=== Your objective ===
The span to copy runs from the line containing "わたくし、これまでも何度か、夢羽さんについては" to the last line below. Copy it exactly, with nothing else.

** Source data follows **

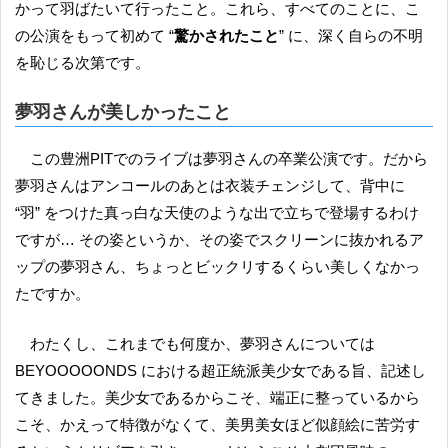
かって羽ばたいて行ったこと。これら、すべてのことに、こ
の公演をもって初めて “
驚かされたこと
” に、深く自らの不明
を恥じる次第です。
夢羽さんが美しかったこと
この豊洲PITでのライブは夢羽さんの卒業公演です。だから
夢羽さんはアンコールのあとは衣装チェンジして、背中に
“羽” をつけた真っ白な天使のような出で立ちで登場するわけ
ですが… その姿というか、その姿でスクリーンに抜かれるア
ップの夢羽さん、ちょっとビックリするくらい美しくなかっ
たですか。
わたくし、これまでも何度か、夢羽さんについては
BEYOOOOONDS における超正統派美少女である旨、記述し
てきました。美少女であるからこそ、端正に整っているから
こそ、かえって特徴がなくて、美男美女ほど似顔絵に苦労す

** End of Source data **

=== Your solution ===
わたくし、これまでも何度か、夢羽さんについては
BEYOOOOONDS における超正統派美少女である旨、記述し
てきました。美少女であるからこそ、端正に整っているから
こそ、かえって特徴がなくて、美男美女ほど似顔絵に苦労す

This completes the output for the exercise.